# [Directions for this task]
Your reply should hold the line containing "yolunda beklenen çalışmalar resmen" and every later line of the records, reproduced exactly, and no other lines.
- Opening Delimiter -
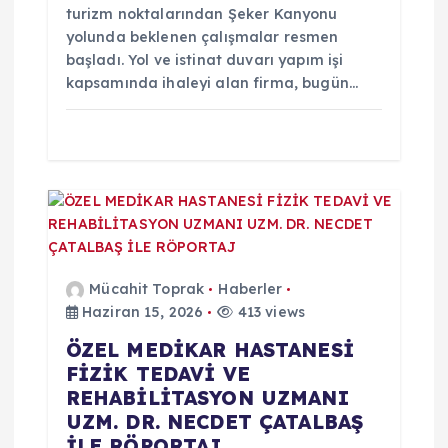
turizm noktalarından Şeker Kanyonu
yolunda beklenen çalışmalar resmen
başladı. Yol ve istinat duvarı yapım işi
kapsamında ihaleyi alan firma, bugün…
Mücahit Toprak
Haberler
Haziran 15, 2026
413 views
ÖZEL MEDİKAR HASTANESİ
FİZİK TEDAVİ VE
REHABİLİTASYON UZMANI
UZM. DR. NECDET ÇATALBAŞ
İLE RÖPORTAJ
- Closing Delimiter -
# [Solution to this problem]
yolunda beklenen çalışmalar resmen
başladı. Yol ve istinat duvarı yapım işi
kapsamında ihaleyi alan firma, bugün…
Mücahit Toprak
Haberler
Haziran 15, 2026
413 views
ÖZEL MEDİKAR HASTANESİ
FİZİK TEDAVİ VE
REHABİLİTASYON UZMANI
UZM. DR. NECDET ÇATALBAŞ
İLE RÖPORTAJ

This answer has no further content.